Leestekst
● ● ● ● ● ● ●

De waarde wordt bepaald door middel van de vergelijkingsmethode. Dit houdt in dat de waarde van de woning wordt vastgesteld aan de hand van een vergelijking met de verkoopopbrengst van woningen die rondom de waardepeildatum zijn verkocht en voldoende vergelijkbaar zijn met de woning. De referentiewoningen hoeven dus niet identiek te zijn aan de woning. Wel moet verweerder inzichtelijk maken op welke manier hij met de onderlinge verschillen rekening heeft gehouden.
4. Bij de beoordeling of dit het geval is, zal de rechtbank wat eiser ter betwisting van de vastgestelde waarde heeft aangevoerd, meewegen.
5. Om de waarde van de woningen te onderbouwen heeft verweerder een taxatiematrix overgelegd, waarin de woningen worden vergeleken met vier verkopen in [woonplaats] , namelijk: [adres 2] , [adres 3] , [adres 4] en [adres 5] .
6.1
Eiser heeft allereerst aangevoerd dat verweerder niet inzichtelijk heeft gemaakt of en hoe de indexering van de verkoopcijfers toegepast worden zodat niet is te herleiden of er een juiste indexering heeft plaatsgevonden.

● ● ● ● ● ● ●

Gegevensrecords
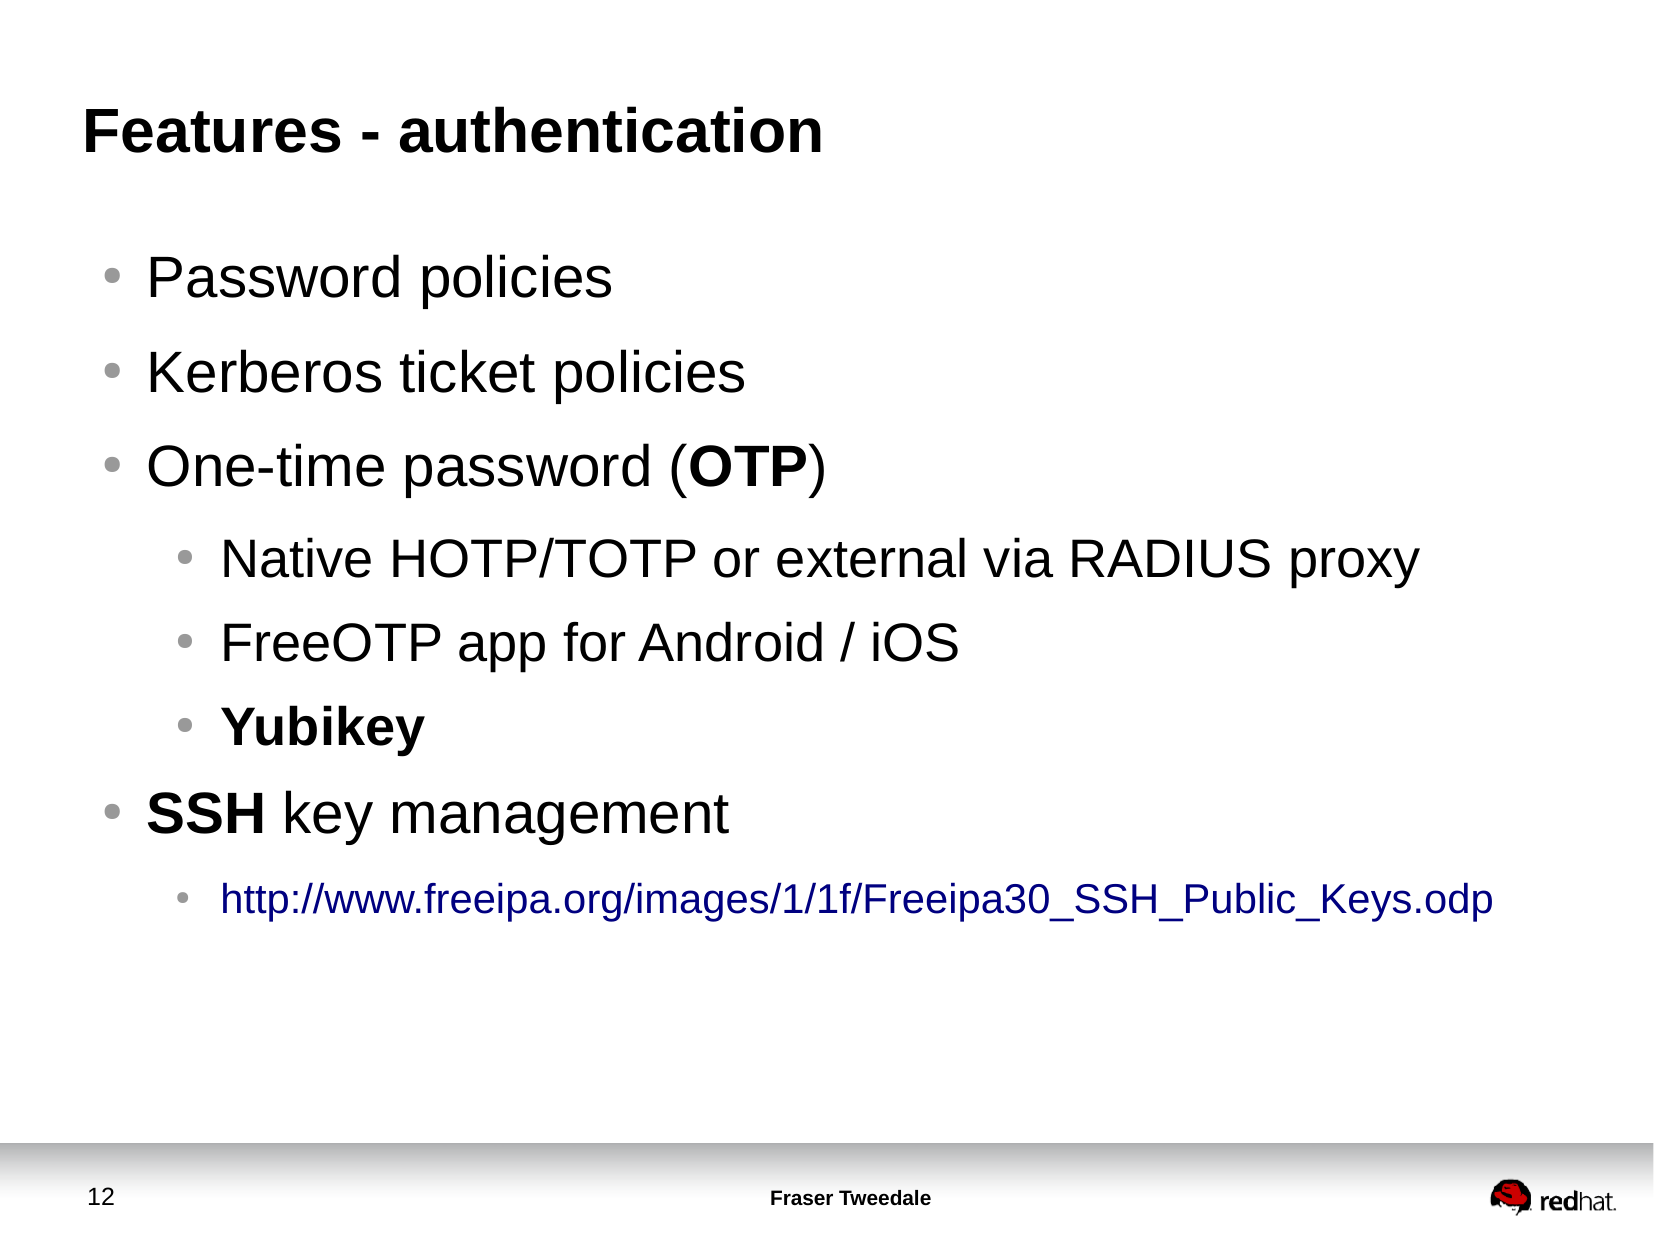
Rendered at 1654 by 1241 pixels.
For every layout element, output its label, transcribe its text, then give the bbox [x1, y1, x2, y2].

title Features - authentication [82, 37, 1571, 226]
list Password policies Kerberos ticket policies One-time password (OTP) Native HOTP/TOTP or external via RADIUS proxy FreeOTP app for Android / iOS Yubikey SSH key management http://www.freeipa.org/images/1/1f/Freeipa30_SSH_Public_Keys.odp [86, 244, 1576, 1039]
picture [0, 1143, 1654, 1241]
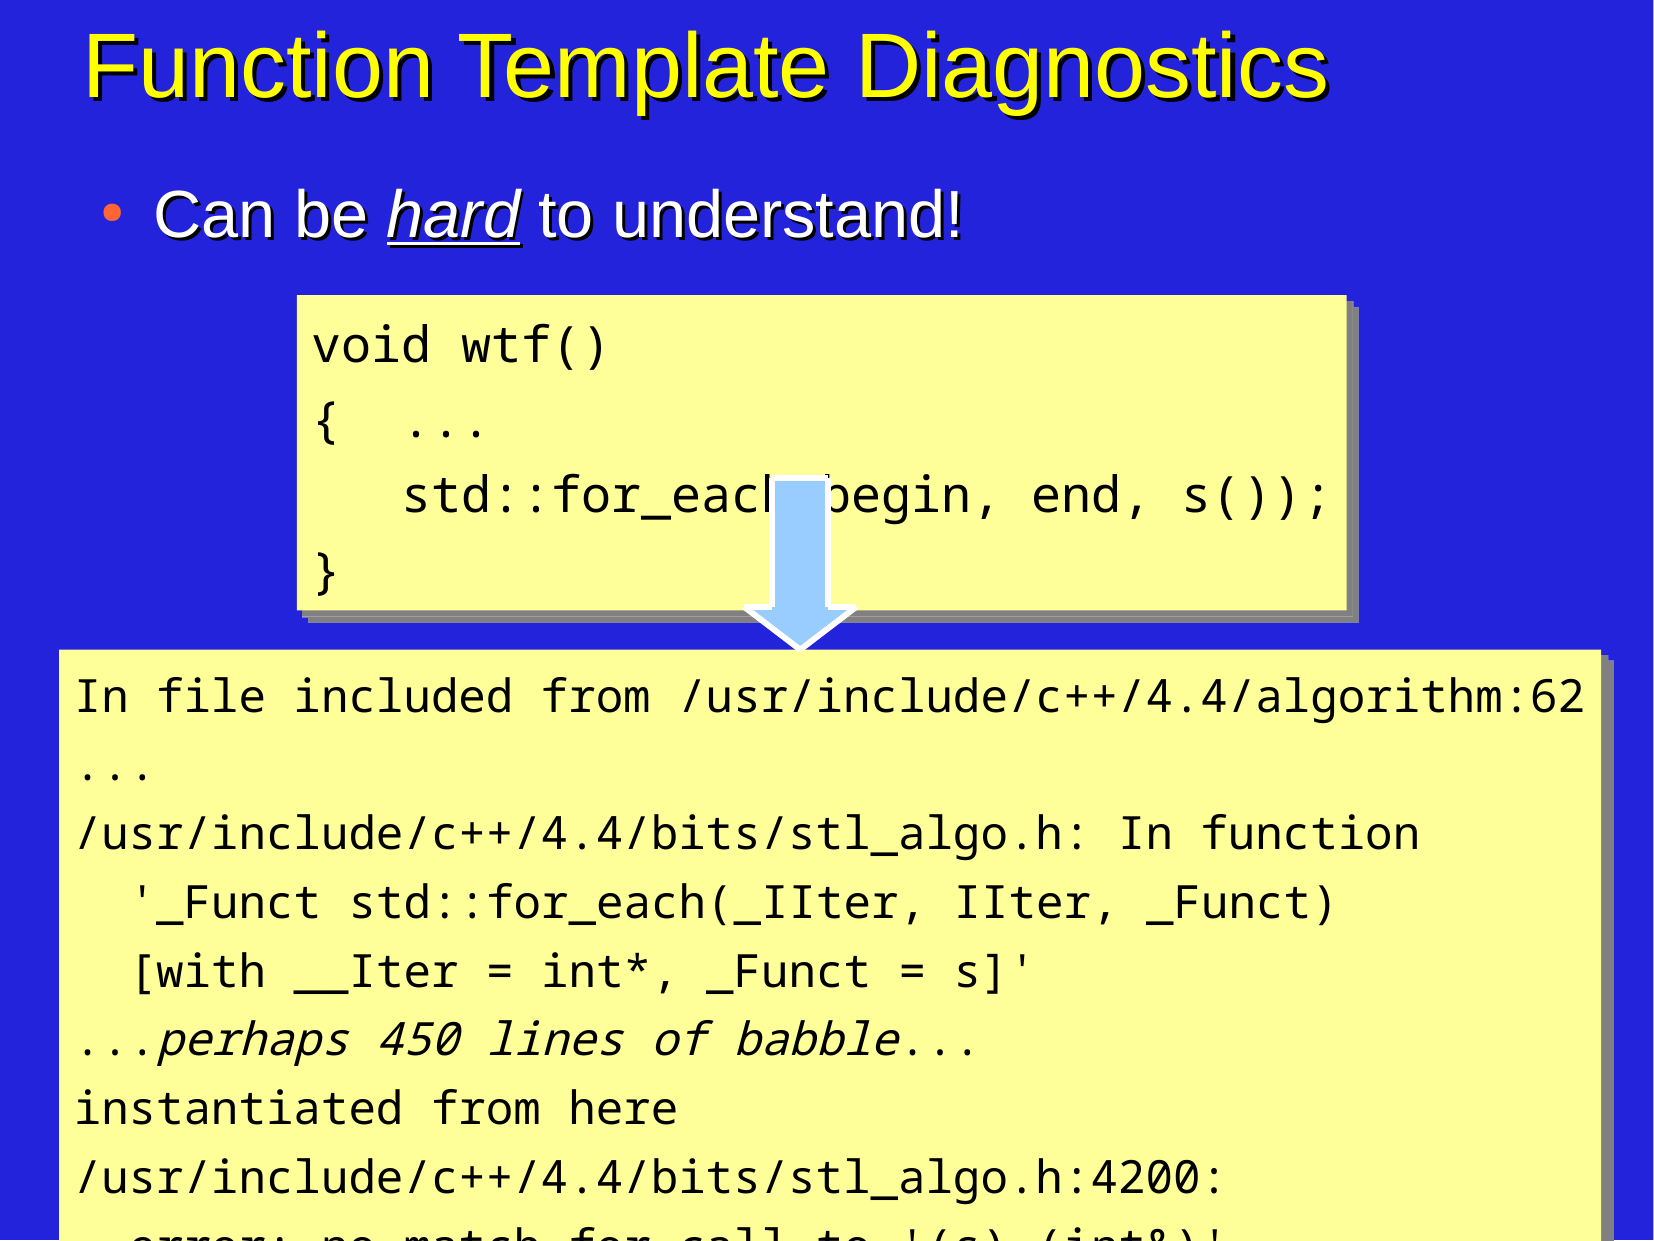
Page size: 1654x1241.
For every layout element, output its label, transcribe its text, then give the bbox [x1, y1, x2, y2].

text_box void wtf() { ... std::for_each(begin, end, s()); } [296, 295, 1347, 611]
text_box [744, 478, 857, 650]
list Can be hard to understand! [82, 177, 1571, 649]
text_box In file included from /usr/include/c++/4.4/algorithm:62 ... /usr/include/c++/4.4/bits/stl_algo.h: In function '_Funct std::for_each(_IIter, IIter, _Funct) [with __Iter = int*, _Funct = s]' ...perhaps 450 lines of babble... instantiated from here /usr/include/c++/4.4/bits/stl_algo.h:4200: error: no match for call to '(s) (int&)' [59, 649, 1602, 1241]
title Function Template Diagnostics [82, 2, 1571, 130]
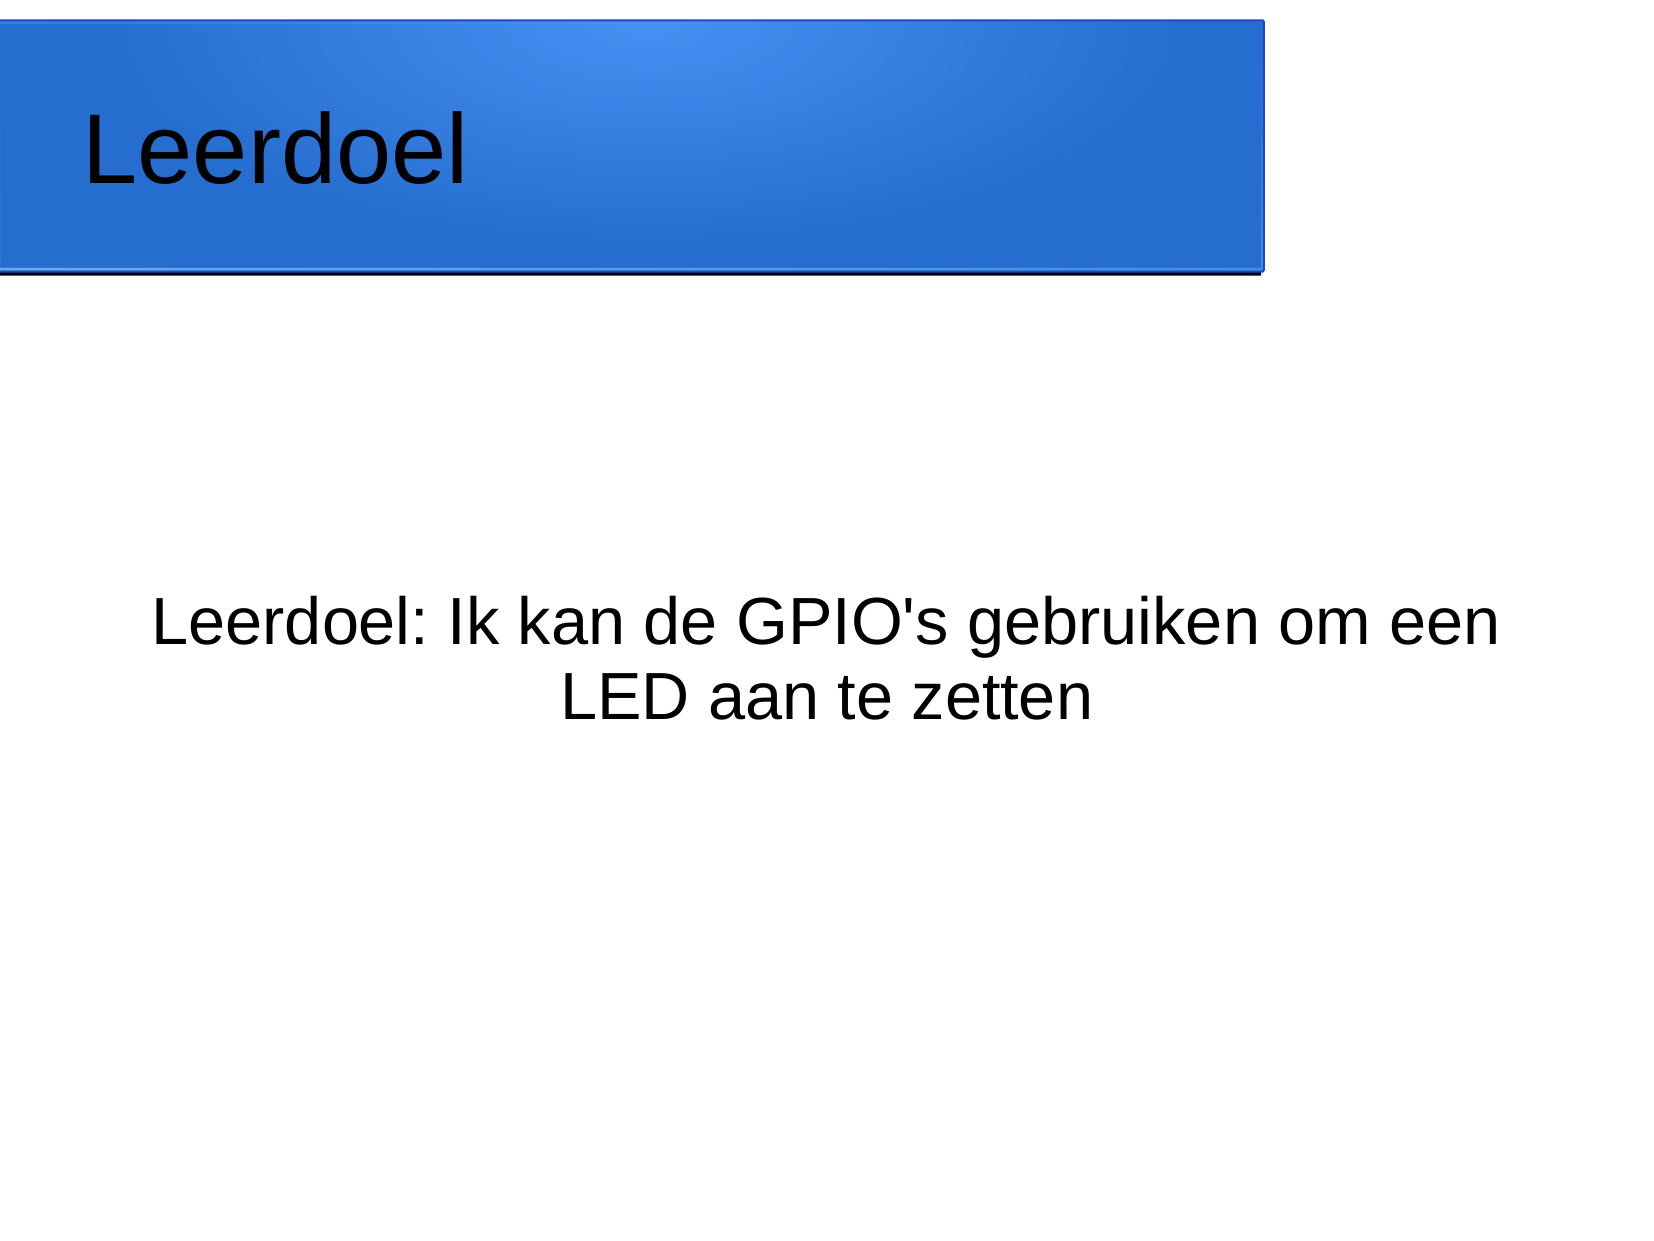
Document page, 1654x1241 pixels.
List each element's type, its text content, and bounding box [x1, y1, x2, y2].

subtitle Leerdoel: Ik kan de GPIO's gebruiken om een LED aan te zetten [82, 299, 1571, 1019]
title Leerdoel [82, 47, 1235, 252]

● ● ● ● ● ● ●

Te verrichten handelingen
- A) Geef voor elk van de volgende uitspraken aan of deze overeenstemt met de leestekst: (i) de referentiewoningen moeten identiek zijn aan de woning; (ii) in de taxatiematrix worden de woningen vergeleken met vier verkopen; (iii) eiser voert aan dat verweerder niet inzichtelijk heeft gemaakt hoe de indexering van de verkoopcijfers is toegepast. Beantwoord elke uitspraak met ja of nee en citeer de doorslaggevende woorden uit de tekst letterlijk.
- B) Neem een deel van de leestekst opnieuw op: begin bij de woorden "4. Bij de beoordeling" en stop na "[adres 5] .". Verruil daarbij "taxatiematrix" voor "taxatierapport".

Antwoorden per taak
- A)
(i) Nee: "De referentiewoningen hoeven dus niet identiek te zijn aan de woning."
(ii) Ja: "waarin de woningen worden vergeleken met vier verkopen"
(iii) Ja: "Eiser heeft allereerst aangevoerd dat verweerder niet inzichtelijk heeft gemaakt of en hoe de indexering van de verkoopcijfers toegepast worden"

- B)
4. Bij de beoordeling of dit het geval is, zal de rechtbank wat eiser ter betwisting van de vastgestelde waarde heeft aangevoerd, meewegen.
5. Om de waarde van de woningen te onderbouwen heeft verweerder een taxatierapport overgelegd, waarin de woningen worden vergeleken met vier verkopen in [woonplaats] , namelijk: [adres 2] , [adres 3] , [adres 4] en [adres 5] .